LeClere and Perry had been blessed with robust good health. Only her darling Eliza suffered ill health. The entire family took great pains to protect her. She had but to ring her special bell and someone was at her side. Confined as she was, however, she had turned at an early age to books for company. Now she drew, painted, and read, and except for a brief morning sojourn on the terrace when the weather permitted, she spent all her time indoors.
She was beautiful in a delicate way with her fair complexion, expressive gray eyes, and gleaming dark hair. Though she was petite in stature, she’d nonetheless filled out most becomingly. Yet in spite of her feminine
beauty, there was a fragility about her, as if she were a lovely doll which, if handled too roughly, might break.
Most of the time her family simply took her delicate constitution in stride. They included her in what activities they could, and did not worry when she escaped to the quiet of the library. This business of her betrothal, however, had sent Eliza into a new sort of decline.
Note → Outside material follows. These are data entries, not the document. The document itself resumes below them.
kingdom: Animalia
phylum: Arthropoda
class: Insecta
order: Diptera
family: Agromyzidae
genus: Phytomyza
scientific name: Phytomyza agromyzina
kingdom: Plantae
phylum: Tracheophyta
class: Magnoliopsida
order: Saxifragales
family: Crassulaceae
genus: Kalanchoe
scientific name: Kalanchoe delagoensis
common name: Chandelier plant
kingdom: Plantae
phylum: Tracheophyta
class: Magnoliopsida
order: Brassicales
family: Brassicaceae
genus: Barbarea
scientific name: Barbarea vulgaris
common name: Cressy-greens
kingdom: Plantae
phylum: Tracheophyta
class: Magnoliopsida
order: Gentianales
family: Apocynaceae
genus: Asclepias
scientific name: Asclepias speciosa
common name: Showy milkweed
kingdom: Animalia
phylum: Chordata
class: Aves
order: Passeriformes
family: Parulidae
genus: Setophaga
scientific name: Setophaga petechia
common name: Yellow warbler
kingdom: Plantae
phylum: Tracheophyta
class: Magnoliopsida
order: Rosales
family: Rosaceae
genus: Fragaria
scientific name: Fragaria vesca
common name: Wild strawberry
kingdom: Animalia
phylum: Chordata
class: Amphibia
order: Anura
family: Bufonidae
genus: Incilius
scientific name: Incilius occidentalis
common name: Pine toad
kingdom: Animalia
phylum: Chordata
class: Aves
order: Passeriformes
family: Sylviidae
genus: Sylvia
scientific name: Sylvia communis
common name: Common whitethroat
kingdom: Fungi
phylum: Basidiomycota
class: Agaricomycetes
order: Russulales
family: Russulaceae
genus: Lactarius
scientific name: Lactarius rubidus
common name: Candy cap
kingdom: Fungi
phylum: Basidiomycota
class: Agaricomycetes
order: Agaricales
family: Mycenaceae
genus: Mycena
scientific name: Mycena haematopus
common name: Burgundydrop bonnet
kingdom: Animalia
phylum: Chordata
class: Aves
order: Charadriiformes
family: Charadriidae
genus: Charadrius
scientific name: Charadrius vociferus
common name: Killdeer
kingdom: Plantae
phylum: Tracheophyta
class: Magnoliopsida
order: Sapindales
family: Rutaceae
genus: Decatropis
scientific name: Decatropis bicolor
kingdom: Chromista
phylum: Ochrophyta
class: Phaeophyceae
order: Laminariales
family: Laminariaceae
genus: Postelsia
As Constance helped her reluctant daughter to her feet and guided her back to their guests, she couldn’t help but wonder whether she
should
speak to her husband one more time.
In the dining room Eliza chose one of the Chinese Chippendale armchairs near the immense hearth, for she was always a little cold in this house. She bade her mother’s sister Judith to sit beside her—anything to make sure Michael did not. Perry wheeled young Aubrey, Judith’s son, over to them when the men rejoined the women, and for a few moments Eliza forgot all about Michael. Her ten-year-old cousin Aubrey had become confined to a rolling chair ever since he’d broken his foot in a riding accident during the summer. It had not healed well and he still could not walk. His father, Sir Lloyd Haberton, had had the contraption specially designed, but the boy clearly resented being seen in it.
“Hello, Aubrey. I don’t believe I thanked you yet for coming to my birthday dinner. And also for the—”
“When can we go home?” Aubrey cut her off, addressing his mother instead. “Everybody’s staring at me. I want to go home.”
“Shh,” Judith admonished, glancing furtively about. “You mustn’t behave so, dear.”